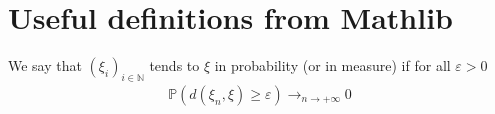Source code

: \chapter{Useful definitions from Mathlib}

\begin{definition}\label{def:cvg_probability}
 \leanok
We say that $(\xi_i)_{i \in \mathbb{N}}$ tends to $\xi$ in probability (or in measure) if for all $\varepsilon > 0$
\begin{align*}
\mathbb{P}(d(\xi_n, \xi) \ge \varepsilon) \to_{n \to +\infty} 0
\end{align*}

\end{definition}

▸ WORK TASK: Each line in the data that holds the word "begin" must be copied.

▸ ANSWER SECTION:
\begin{definition}\label{def:cvg_probability}
\begin{align*}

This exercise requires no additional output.